*What is needed:* Look through the data that follows and copy each line with the string "right".

[[ Exercise materials, beginning ]]

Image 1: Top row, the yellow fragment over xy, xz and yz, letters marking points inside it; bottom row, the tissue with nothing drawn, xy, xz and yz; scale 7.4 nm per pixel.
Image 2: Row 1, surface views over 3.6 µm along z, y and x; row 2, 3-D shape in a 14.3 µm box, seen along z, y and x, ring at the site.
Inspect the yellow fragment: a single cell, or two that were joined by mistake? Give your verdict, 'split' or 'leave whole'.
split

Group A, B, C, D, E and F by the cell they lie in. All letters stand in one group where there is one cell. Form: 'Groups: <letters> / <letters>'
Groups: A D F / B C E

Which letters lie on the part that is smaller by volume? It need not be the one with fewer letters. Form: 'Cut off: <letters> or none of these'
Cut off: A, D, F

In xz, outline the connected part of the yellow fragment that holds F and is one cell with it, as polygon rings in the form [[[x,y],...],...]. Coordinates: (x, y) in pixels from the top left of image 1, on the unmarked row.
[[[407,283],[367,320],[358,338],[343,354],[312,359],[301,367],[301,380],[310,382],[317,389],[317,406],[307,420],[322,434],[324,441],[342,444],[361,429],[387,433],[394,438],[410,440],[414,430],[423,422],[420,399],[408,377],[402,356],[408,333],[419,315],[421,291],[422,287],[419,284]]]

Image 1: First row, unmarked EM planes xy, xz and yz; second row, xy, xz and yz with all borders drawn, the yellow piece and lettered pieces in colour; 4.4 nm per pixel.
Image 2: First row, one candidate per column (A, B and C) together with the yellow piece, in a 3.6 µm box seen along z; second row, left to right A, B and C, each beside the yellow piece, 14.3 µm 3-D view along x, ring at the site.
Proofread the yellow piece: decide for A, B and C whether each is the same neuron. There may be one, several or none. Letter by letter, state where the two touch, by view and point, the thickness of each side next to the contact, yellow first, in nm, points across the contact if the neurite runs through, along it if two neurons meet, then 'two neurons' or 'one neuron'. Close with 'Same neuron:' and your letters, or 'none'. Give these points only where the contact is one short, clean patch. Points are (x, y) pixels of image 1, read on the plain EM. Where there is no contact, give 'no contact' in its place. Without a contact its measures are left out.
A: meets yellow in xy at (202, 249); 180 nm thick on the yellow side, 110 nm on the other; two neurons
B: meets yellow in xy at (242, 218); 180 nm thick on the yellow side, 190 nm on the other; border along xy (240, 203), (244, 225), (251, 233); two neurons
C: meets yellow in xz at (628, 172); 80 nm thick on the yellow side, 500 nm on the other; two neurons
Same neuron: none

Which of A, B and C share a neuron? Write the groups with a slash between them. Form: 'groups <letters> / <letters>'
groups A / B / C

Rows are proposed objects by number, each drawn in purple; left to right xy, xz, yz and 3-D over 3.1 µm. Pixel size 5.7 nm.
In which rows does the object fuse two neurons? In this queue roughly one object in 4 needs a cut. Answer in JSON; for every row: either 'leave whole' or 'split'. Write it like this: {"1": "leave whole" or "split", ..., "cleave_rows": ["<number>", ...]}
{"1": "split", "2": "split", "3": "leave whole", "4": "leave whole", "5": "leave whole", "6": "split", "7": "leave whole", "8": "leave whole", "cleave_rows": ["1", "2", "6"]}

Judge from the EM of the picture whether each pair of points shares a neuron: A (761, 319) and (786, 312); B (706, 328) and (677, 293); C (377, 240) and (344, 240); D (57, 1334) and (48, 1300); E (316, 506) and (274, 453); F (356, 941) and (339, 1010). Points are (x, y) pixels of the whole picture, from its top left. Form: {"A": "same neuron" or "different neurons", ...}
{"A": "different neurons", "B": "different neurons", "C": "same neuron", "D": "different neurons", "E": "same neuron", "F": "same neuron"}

[[ Exercise materials, end ]]

*Solution below:*
Image 2: First row, one candidate per column (A, B and C) together with the yellow piece, in a 3.6 µm box seen along z; second row, left to right A, B and C, each beside the yellow piece, 14.3 µm 3-D view along x, ring at the site.
Rows are proposed objects by number, each drawn in purple; left to right xy, xz, yz and 3-D over 3.1 µm. Pixel size 5.7 nm.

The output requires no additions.